Scientists have created a blood test that uses artificial intelligence (PA Archive)
Scientists have created a blood test that uses artificial intelligence (PA Archive)

Scientists have created a blood test that uses artificial intelligence to predict Parkinson's up to seven years before the onset of symptoms.

The test uses AI to predict the disease, which is caused by the death of nerve cells in the part of the brain that controls movement.

When these cells die or become impaired, they lose the ability to create a chemical called dopamine.

Currently, people with Parkinson’s are treated with dopamine replacement therapy after they have already developed symptoms, such as tremor, slowness of movement and gait, and memory problems.

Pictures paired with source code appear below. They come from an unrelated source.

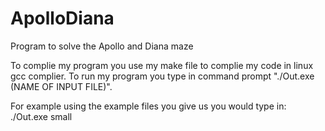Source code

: # ApolloDiana
Program to solve the Apollo and Diana maze

To complie my program you use my make file to complie my code in linux gcc complier. To run my program you type in command
prompt "./Out.exe (NAME OF INPUT FILE)".

For example using the example files you give us you would type in: ./Out.exe small
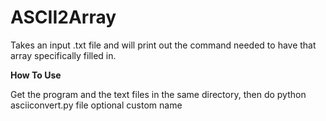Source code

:# ASCII2Array
Takes an input .txt file and will print out the command needed to have that array specifically filled in.

<b>How To Use</b>

Get the program and the text files in the same directory, then do
python asciiconvert.py file optional custom name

But researchers believe that early prediction and diagnosis could help to find treatments that could slow or stop the disease.

Scientists at University College London developed an AI tool that analysed blood from 72 patients with Rapid Eye Movement Behaviour Disorder. Around 80 per cent of people with the disease go on to develop a synucleinopathy - a type of brain disorder caused by the abnormal build-up of a protein called alpha-synuclein in brain cells – including Parkinson’s.

The patients were followed up over 10 years and researchers say the AI correctly predicted that 16 patients would go on to develop the disease, seven years before the onset of any symptoms.

Parkinson’s is the world’s fastest growing neurodegenerative disorder and currently affects nearly 10 million people across the globe.

According to Parkinson’s UK, around one in 37 people alive today in the UK will be diagnosed with Parkinson’s in their lifetime.

Professor David Dexter, Director of Research at Parkinson’s UK, said: “This research, co-funded by Parkinson’s UK, represents a major step forward in the search for a definitive and patient friendly diagnostic test for Parkinson’s.

"Finding biological markers that can be identified and measured in the blood is much less invasive than a lumbar puncture, which is being used more and more in clinical research."

Senior author Professor Kevin Mills, of UCL Great Ormond Street Institute of Child Health, said: “As new therapies become available to treat Parkinson’s, we need to diagnose patients before they have developed the symptoms.

“We cannot regrow our brain cells and therefore we need to protect those that we have.

“At present we are shutting the stable door after the horse has bolted and we need to start experimental treatments before patients develop symptoms.”